- _Set exercise A_
Please revise the preamp thread from "If we understood" through "200 (or lower)" so that "befuddled" becomes "confused".
- _Set exercise B_
List each distinct poster name that appears in square brackets in the preamp thread.
- _Set exercise C_
Resume the preamp thread, starting after its final sentence.

- _Supplied passage_
BEGIN
If you want even higher gains, you do not increase R1 R5, you decrease R2.

I don't follow you. According to the gain equation, if R2 is decreased the gain will decrease.

Here is another interesting design consideration:

LM4562 apx. $5 US

OPA637 apx. $18 US

 

[JohnRoberts]

[quote author="chris319"]

If you want even higher gains, you do not increase R1 R5, you decrease R2.

I don't follow you. According to the gain equation, if R2 is decreased the gain will decrease.

Here is another interesting design consideration:

LM4562 apx. $5 US

OPA637 apx. $18 US[/quote]

He meant R1,, in low noise preamps the impedance of feedback resistors make noise too, so make R1 smaller instead of R2 larger when increasing gain to manage noise contribution from feedback resistors.

JR

 

[PRR]

This plan is clearly too complicated for you and me. You read R1=10K. I read R1 and typed R2.

If we understood it, as John does, such typos would be clear. Three resistors the same there gives gain of three, a "clue" that something is not as the mind thinks it to be. If I say gain increases and it clearly decreases, that is a "clue" that I'm befuddled.

I'll bow-out.

 

[chris319]

At any rate, here is what I have in mind for the LM4562. R5, 6 and 7 follow R2, 3 and 4 respectively:

R1 = 200 (or lower)

R2 = 10k

R3 = 200 (or 100)

R4 = 20k (or 10k)

The idea is to get 40 dB out of the second stage rather than unity.

LM4562 apx. $5 US

OPA637 apx. $18 US

It would take four OPA637 chips for a stereo, two-stage preamp. 4 x $18 = $72. A stereo preamp built with LM4562 chips would require 3 chips x $5 = $15.

 

[Samuel Groner]

It would take four OPA637 chips for a stereo, two-stage preamp. 4 x $18 = $72. A stereo preamp built with LM4562 chips would require 3 chips x $5 = $15.

I'm completely confused about this statement. Why do you need four OPA637 but just three LM4562? In any case you need the THAT1510 (or whatever) as frontend, neither of the opamps you mentioned are suitable as first stage (I think you're still missing the difference between opamp and instrumentation amplifier). And do not use too much gain for the second stage. 20 dB is perfect, more rather hurts (for several reasons).

It doesn't show the exact THAT 1510 side which already has the RFI and PSU bypass caps.
END
- _Given information_
BEGIN
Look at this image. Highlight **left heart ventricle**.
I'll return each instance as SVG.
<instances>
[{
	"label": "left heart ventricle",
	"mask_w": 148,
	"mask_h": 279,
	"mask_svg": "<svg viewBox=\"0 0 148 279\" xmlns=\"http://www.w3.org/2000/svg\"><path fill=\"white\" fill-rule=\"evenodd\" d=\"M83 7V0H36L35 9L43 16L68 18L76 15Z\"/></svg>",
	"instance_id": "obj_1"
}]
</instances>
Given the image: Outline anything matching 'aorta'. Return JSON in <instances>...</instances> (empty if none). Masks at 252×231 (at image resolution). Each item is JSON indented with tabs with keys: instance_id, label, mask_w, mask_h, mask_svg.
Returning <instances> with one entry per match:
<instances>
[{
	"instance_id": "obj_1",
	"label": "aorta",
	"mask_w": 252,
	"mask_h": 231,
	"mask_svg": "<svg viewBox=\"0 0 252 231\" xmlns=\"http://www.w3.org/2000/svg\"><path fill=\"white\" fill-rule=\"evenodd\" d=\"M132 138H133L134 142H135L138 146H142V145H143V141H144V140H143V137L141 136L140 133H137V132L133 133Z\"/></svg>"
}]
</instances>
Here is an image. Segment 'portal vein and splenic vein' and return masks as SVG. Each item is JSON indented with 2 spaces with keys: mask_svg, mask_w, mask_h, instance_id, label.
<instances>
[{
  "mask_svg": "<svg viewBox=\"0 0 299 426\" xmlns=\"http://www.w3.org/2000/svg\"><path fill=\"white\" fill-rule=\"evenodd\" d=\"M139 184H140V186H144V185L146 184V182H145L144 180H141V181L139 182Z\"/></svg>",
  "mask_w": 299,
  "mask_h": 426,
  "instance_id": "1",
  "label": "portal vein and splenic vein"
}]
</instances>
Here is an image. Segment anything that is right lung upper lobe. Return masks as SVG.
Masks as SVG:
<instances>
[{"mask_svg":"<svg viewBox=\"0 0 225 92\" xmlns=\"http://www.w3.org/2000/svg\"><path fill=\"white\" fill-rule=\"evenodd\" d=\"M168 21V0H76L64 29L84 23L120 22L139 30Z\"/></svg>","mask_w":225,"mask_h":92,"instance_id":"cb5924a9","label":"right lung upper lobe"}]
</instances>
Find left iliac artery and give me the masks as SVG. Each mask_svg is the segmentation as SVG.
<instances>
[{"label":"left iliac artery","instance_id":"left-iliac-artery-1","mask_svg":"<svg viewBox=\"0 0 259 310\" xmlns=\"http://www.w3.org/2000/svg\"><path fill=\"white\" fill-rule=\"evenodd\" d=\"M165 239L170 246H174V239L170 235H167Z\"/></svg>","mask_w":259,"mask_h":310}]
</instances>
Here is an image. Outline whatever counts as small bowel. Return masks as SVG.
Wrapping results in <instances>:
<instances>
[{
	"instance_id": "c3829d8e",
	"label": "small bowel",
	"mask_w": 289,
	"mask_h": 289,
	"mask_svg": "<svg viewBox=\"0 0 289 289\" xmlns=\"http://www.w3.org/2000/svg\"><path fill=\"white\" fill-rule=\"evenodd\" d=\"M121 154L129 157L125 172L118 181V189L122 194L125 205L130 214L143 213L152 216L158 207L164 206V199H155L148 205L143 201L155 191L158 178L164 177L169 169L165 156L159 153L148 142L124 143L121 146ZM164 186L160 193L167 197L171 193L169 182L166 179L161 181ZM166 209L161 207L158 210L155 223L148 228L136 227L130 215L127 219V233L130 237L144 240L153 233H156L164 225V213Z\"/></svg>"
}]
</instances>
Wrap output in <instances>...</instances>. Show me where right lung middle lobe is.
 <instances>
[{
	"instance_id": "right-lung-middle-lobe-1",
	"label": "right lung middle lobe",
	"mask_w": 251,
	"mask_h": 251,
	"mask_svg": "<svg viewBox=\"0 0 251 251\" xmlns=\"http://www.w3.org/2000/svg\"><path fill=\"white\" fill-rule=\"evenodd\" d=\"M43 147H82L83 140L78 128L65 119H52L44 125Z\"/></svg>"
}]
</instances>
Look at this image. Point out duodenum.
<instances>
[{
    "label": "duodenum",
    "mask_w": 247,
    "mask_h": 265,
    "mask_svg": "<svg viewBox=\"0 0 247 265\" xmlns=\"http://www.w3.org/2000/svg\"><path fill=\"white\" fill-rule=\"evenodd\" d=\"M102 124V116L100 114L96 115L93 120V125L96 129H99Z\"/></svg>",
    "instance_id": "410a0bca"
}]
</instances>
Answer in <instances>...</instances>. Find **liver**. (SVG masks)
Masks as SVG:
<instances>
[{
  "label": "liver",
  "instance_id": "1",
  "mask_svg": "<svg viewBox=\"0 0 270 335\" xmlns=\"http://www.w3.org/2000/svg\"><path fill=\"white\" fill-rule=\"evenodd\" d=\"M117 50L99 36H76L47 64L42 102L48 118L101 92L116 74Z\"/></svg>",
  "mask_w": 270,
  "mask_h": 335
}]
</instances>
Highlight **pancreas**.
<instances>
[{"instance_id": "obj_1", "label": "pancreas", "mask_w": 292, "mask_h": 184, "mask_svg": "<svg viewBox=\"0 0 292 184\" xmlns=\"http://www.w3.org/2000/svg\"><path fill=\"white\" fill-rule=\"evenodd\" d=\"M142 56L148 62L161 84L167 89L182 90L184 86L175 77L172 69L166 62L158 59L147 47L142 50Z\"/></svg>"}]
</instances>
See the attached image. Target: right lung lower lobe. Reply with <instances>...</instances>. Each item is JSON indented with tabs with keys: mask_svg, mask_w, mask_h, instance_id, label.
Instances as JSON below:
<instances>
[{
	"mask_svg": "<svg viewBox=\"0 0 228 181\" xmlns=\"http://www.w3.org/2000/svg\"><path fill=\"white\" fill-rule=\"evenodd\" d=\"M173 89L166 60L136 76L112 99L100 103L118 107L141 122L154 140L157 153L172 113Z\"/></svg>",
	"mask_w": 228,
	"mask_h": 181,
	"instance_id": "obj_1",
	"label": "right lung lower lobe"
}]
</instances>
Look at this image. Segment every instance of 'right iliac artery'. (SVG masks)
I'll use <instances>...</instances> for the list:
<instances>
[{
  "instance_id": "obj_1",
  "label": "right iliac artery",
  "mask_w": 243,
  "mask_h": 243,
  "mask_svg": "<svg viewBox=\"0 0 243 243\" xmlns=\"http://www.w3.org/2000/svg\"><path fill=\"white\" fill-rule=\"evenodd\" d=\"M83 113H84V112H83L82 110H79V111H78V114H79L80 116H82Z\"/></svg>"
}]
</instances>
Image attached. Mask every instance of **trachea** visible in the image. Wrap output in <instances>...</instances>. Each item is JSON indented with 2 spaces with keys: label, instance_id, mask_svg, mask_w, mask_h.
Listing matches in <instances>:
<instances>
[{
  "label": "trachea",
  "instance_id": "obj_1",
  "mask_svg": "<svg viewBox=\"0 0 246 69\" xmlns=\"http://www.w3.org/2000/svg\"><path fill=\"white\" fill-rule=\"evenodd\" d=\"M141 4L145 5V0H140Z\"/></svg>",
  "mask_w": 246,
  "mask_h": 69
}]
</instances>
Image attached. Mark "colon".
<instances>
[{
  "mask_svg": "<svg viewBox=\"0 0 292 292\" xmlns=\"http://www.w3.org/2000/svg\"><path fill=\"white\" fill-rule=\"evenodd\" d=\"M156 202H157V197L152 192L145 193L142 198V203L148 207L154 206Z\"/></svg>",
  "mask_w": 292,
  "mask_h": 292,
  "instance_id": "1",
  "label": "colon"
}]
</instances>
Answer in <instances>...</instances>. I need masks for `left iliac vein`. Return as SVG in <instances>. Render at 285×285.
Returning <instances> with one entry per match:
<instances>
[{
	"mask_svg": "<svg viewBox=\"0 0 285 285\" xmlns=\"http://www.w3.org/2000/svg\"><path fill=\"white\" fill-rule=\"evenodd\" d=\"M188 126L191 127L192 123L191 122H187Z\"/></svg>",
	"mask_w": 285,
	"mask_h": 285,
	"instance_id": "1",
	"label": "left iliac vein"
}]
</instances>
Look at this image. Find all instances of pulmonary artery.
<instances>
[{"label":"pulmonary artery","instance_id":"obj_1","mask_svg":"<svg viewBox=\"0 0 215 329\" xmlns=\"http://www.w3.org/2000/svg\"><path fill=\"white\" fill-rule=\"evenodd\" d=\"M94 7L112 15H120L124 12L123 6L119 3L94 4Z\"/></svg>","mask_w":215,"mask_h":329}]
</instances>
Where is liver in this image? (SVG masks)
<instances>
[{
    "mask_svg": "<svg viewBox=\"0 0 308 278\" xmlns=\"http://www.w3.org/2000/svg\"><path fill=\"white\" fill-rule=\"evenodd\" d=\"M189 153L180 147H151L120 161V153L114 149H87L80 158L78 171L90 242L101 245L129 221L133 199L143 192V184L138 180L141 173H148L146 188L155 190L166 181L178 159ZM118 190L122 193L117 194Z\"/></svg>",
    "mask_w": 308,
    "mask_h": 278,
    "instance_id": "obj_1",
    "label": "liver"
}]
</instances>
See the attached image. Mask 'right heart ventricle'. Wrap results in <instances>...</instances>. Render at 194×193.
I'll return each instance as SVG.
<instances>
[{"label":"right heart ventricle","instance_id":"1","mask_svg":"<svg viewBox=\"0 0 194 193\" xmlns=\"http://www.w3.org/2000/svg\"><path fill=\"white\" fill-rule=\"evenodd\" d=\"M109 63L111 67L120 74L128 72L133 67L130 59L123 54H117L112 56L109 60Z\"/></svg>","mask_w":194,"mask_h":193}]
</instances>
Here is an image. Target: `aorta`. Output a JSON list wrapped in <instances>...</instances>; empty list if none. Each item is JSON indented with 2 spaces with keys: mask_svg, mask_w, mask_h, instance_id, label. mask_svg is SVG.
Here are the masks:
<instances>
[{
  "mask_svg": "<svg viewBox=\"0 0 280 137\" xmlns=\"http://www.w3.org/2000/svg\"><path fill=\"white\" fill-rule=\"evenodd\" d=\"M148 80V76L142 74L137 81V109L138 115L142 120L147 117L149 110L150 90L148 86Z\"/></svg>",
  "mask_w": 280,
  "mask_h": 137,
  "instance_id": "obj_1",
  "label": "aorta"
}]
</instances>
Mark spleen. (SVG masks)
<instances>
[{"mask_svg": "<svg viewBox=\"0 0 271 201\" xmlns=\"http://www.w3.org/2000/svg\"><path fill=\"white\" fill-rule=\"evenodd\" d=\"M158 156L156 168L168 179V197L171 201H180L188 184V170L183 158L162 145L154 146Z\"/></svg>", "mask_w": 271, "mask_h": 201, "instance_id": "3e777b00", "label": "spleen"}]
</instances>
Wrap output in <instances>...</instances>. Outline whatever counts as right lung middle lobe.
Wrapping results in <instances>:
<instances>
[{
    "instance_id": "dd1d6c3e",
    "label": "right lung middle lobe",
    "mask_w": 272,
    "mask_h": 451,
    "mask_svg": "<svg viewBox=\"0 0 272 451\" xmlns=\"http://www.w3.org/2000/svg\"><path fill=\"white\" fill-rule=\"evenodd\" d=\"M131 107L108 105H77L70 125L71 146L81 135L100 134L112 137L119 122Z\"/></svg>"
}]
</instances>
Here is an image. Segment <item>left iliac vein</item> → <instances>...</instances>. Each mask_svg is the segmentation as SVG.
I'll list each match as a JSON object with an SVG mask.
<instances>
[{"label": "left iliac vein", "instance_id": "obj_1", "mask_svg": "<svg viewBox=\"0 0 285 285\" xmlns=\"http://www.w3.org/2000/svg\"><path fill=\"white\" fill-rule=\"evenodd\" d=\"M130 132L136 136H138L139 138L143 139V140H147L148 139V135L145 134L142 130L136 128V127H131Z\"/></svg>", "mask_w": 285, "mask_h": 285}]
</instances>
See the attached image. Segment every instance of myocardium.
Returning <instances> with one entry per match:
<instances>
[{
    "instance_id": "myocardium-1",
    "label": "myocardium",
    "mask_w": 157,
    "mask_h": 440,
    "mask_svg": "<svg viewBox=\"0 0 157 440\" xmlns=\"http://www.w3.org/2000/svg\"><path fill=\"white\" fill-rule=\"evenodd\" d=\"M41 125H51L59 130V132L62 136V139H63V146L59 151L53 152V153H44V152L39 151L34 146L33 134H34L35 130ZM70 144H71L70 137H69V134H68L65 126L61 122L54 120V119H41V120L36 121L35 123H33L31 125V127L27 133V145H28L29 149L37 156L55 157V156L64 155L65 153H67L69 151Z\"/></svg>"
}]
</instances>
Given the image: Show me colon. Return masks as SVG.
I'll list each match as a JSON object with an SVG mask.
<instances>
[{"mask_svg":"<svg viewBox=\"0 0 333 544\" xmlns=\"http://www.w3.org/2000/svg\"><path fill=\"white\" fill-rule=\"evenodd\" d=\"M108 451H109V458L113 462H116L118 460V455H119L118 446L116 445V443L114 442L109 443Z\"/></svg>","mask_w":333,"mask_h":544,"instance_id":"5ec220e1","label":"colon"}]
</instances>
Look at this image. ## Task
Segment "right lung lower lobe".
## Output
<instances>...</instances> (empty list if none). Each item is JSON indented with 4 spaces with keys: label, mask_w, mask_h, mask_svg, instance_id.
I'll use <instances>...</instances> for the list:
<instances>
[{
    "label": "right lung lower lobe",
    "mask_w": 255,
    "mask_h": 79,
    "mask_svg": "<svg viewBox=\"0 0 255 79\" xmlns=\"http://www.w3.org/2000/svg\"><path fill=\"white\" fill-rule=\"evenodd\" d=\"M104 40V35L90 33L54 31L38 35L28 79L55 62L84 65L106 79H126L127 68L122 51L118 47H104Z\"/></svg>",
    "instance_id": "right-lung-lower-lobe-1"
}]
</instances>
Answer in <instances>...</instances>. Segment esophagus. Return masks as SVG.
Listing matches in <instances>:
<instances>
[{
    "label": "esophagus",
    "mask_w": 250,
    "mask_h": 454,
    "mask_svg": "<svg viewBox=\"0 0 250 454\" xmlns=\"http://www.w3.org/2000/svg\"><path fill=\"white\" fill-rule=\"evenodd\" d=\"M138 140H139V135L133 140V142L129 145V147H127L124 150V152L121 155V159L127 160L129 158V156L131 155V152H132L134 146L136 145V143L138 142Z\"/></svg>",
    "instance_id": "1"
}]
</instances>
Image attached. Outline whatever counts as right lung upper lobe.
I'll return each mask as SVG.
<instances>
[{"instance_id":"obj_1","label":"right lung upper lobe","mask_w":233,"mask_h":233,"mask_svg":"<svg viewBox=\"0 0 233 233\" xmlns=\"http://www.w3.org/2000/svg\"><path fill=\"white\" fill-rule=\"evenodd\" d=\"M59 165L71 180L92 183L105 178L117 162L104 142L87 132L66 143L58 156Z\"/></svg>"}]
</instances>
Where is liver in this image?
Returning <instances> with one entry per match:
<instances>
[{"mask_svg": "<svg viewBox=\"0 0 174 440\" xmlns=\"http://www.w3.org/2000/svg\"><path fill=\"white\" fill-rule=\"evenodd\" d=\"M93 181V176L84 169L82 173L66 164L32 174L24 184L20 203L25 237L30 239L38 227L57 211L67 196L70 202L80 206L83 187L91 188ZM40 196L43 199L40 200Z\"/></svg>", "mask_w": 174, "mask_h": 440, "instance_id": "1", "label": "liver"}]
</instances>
END
- _Result A_
If we understood it, as John does, such typos would be clear. Three resistors the same there gives gain of three, a "clue" that something is not as the mind thinks it to be. If I say gain increases and it clearly decreases, that is a "clue" that I'm confused.

I'll bow-out.

 

[chris319]

At any rate, here is what I have in mind for the LM4562. R5, 6 and 7 follow R2, 3 and 4 respectively:

R1 = 200 (or lower)

- _Result B_
JohnRoberts
chris319
PRR
Samuel Groner

- _Result C_
You mean it has RFI protection and bypass caps included in its little IC package? My dear, this is not so--you'll need to add them yourself.

Samuel

 

[chris319]

Why do you need four OPA637 but just three LM4562?

The LM4562 has two op amps per package and the OPA637 has one. A two-stage preamp would require two OPA637s per channel; a stereo pair would require four. Alternatively, a two-stage preamp would require 1 1/2 LM4562 chips or three for stereo.

You mean it has RFI protection and bypass caps included in its little IC package? My dear, this is not so--you'll need to add them yourself.

My already-built preamp has these caps in place externally, and they are in the app note schematic.

you need the THAT1510 (or whatever) as frontend, neither of the opamps you mentioned are suitable as first stage (I think you're still missing the difference between opamp and instrumentation amplifier). And do not use too much gain for the second stage. 20 dB is perfect, more rather hurts (for several reasons)

OK. The 1510 runs at (up to) 66 dB and the OPA637/LM4562 at 20 dB, for a total of 86 dB.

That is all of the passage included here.